* _Stated problem 1_
In the column on India's competitiveness, what rank does the 2008 World Competitiveness Year Book give India?
* _Stated problem 2_
Using the column on India's competitiveness, explain why it says the CUTS Institute for Regulation and Competition deserves praise.
* _Stated problem 3_
Turn the paragraph of the column on India's competitiveness that begins "The survey carried out by CUTS in 2007" into a bulleted list of its scores.

* _Given passage_
+ + +
Lifting India’s competitive spirit

Business Line, July 22, 2008

B. S. Raghavan

According to a survey conducted by the United Nations Industrial Development Organisation (UNIDO) (published in The Hindu, of July 15), India has been placed in the 41st position in competitiveness among 100 countries, even lower than Thailand, Malta, Mexico and Malaysia. The top 15 are Singapore, Ireland, Switzerland, Japan, Belgium, Sweden, Finland, Germany, Korea, Taiwan, France, the US, Hong Kong, Austria and Slovenia, in that order.

The yardsticks used to measure competitiveness were the ability to produce export quality goods competitively, and make more advanced products, thereby moving into more dynamic areas of export growth, “keeping abreast of changing technologies as well as the intensity of industrialisation, which is the share of manufacturing value added in GDP”.

There are findings of other similar studies as well. For instance, the 2008 World Competitiveness Year Book compiled by the International Institute for Management Development (IIMD), places India in 29th position out of 55 countries in international competitiveness, while the World Economic Forum for 2008 puts India in the 48th among 131 countries.

The World Bank too undertakes periodical evaluations of a like nature. Its current competitiveness rating for India is not available, but some years ago, it placed India in the 40th rank among the 46 countries it had taken up for appraisal.

One of its recently brought out reports, Doing Business in 2007, How to reform, the bank has placed India in the 134th rank among 175 countries in the matter of the number of days it took to get official clearances to start a business in India.

The CUTS Institute for Regulation and Competition, set up under the auspices of the Consumer Unity and Trust Society (CUTS) International, Jaipur, India, under the leadership of its dynamic Secretary-General, **Mr Pradeep S. Mehta, deserves fulsome praise for its innovative efforts to develop, for the first ever time within the country, an India Competition Perception Index to assess the perceptions of a sufficiently large sample of a broad range of stakeholders comprising parliamentarians, officials, regulators, business persons, civil society organisations, academia and media on the status of the competition and regulation regime in the country.

NEGATIVE CHARACTERISTICS

The survey carried out by CUTS in 2007 shows the overall perception index to be 54.67, with varying scores for perception about the level of competition in the market ((58.97), nature of market practices (35.84), awareness/knowledge of competition and regulatory issues (39.39), effectiveness of authorities (43.16) and impact of government policies and measures (47.43).

The lessons to be learnt from these exercises are more important than the figures viewed in isolation and for their own sake. India’s weakest areas are there for all to see: Unpredictability of government policies, infrastructural deficiencies, unsatisfactory corporate and financial management of both private and public sector enterprises, pliant corporate boards, low productivity, undependable quality of the product or service, fitful observance of delivery commitments, inadequate customer orientation, insufficient attention to human development and negligible investment on R&D.
+ + +
* _Data entries_
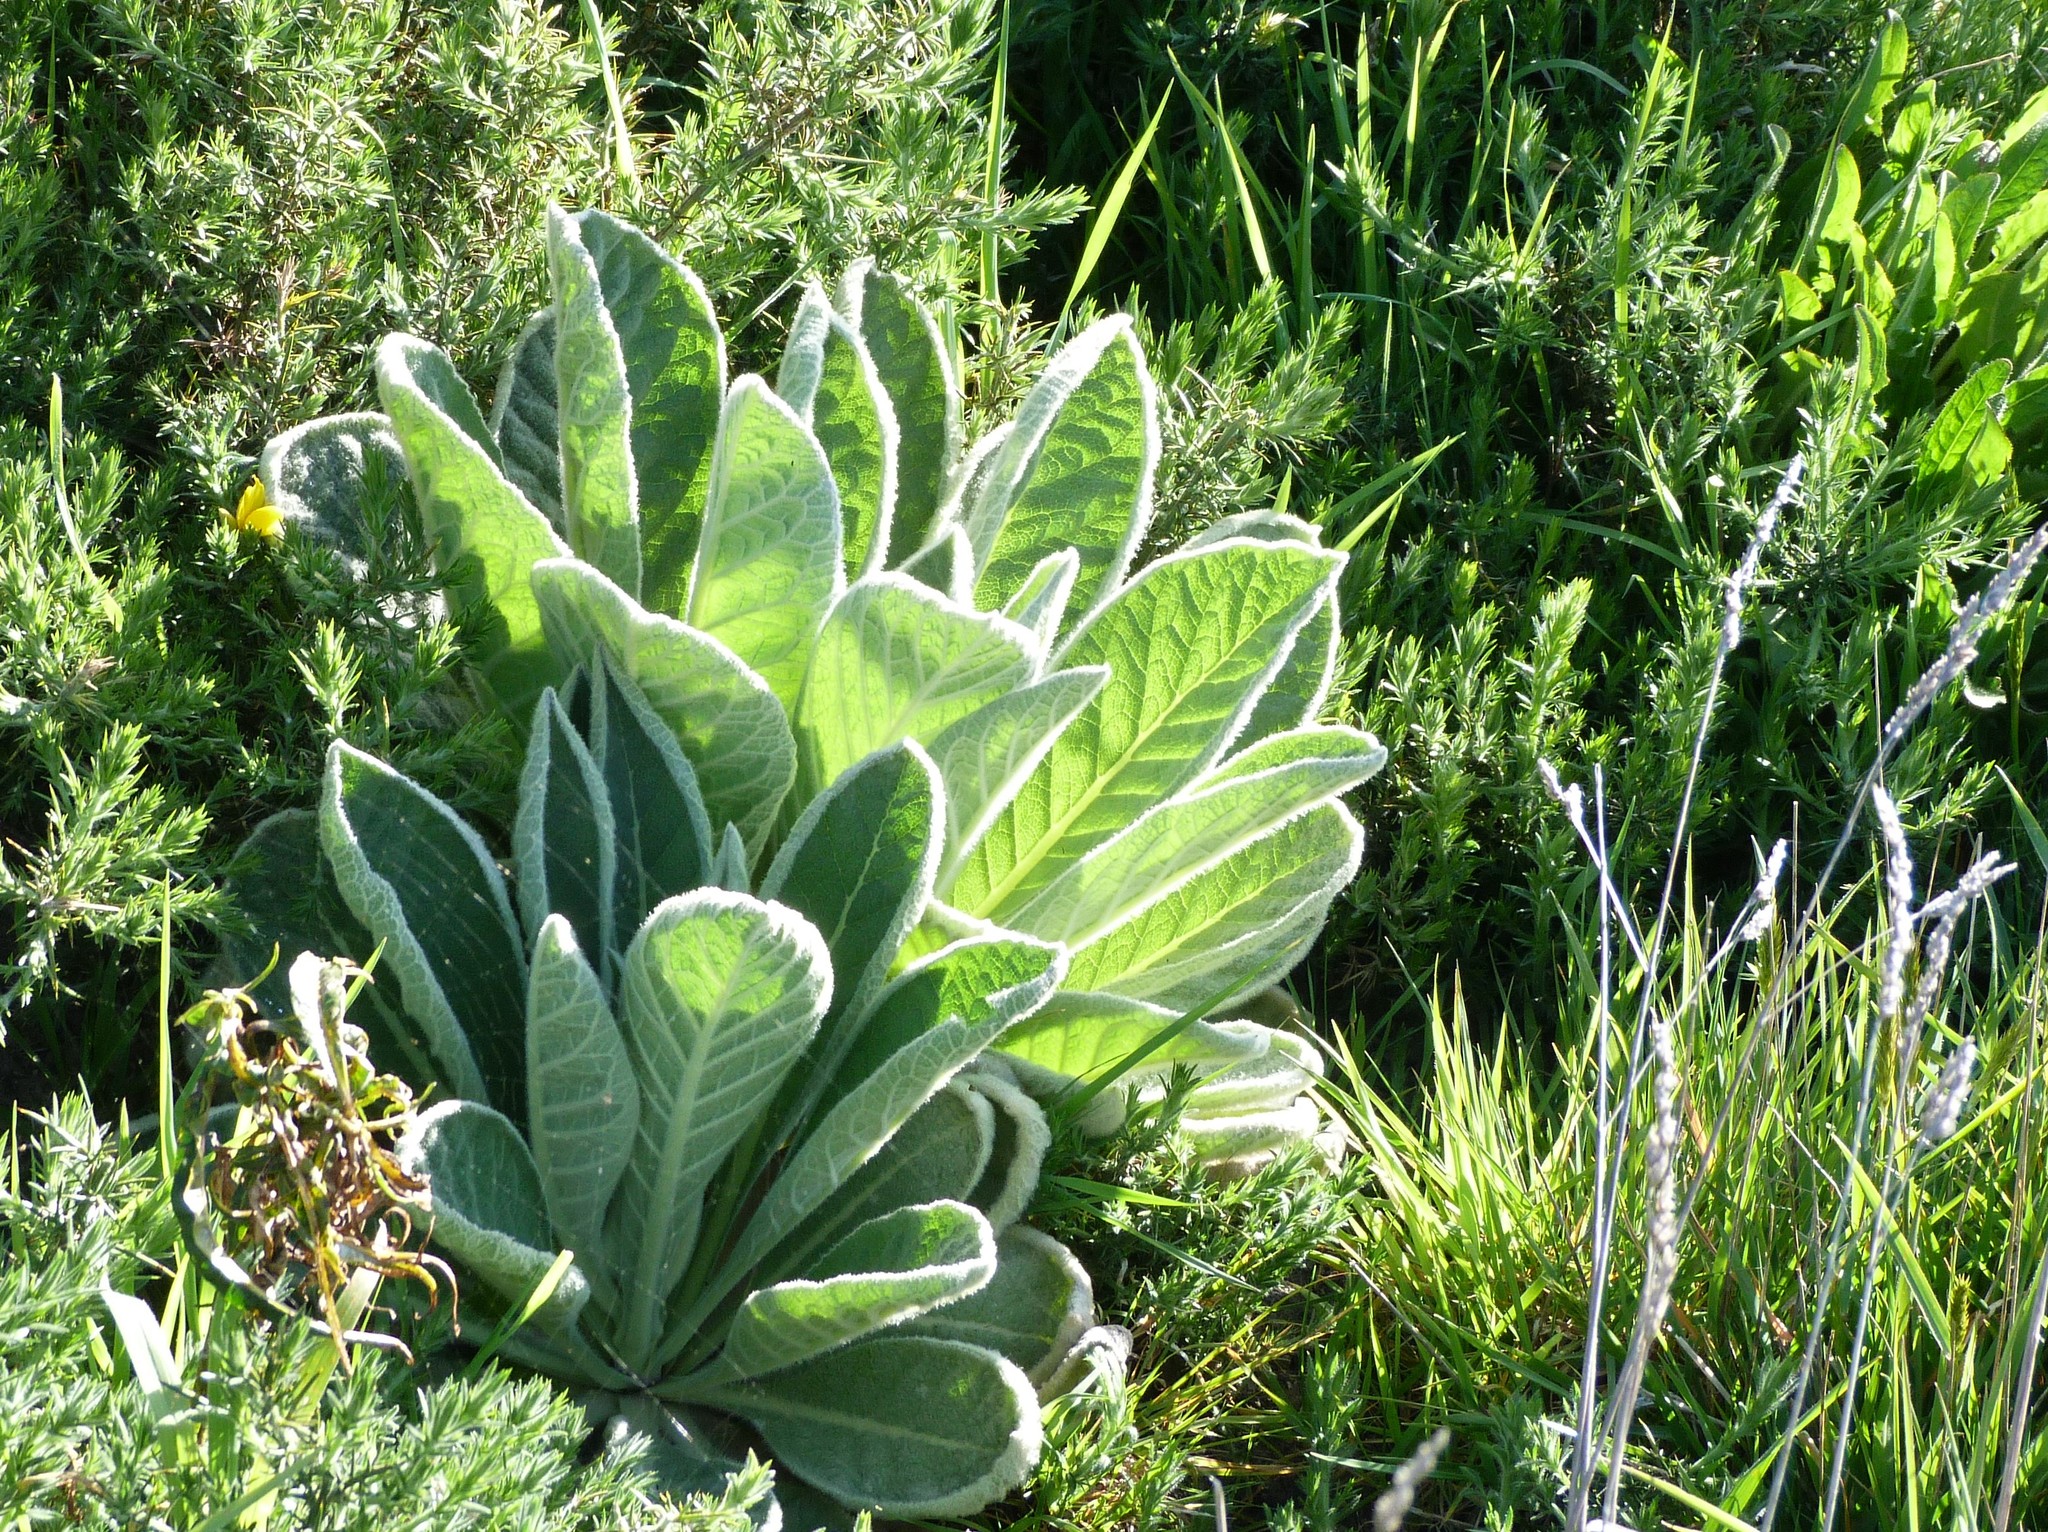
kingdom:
+ + +
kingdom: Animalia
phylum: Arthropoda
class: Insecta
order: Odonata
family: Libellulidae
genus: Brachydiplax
+ + +
* _Written response 1_
It places India 29th out of 55 countries.

* _Written response 2_
The column praises the institute for its innovative work in developing an India Competition Perception Index, the first ever within the country. The index gauges how a large, broad sample of stakeholders, including parliamentarians, officials, regulators, business people, civil society organizations, academia and media, perceive the state of India's competition and regulation regime.

* _Written response 3_
CUTS survey, 2007:
- Overall perception index: 54.67
- Level of competition in the market: 58.97
- Nature of market practices: 35.84
- Awareness/knowledge of competition and regulatory issues: 39.39
- Effectiveness of authorities: 43.16
- Impact of government policies and measures: 47.43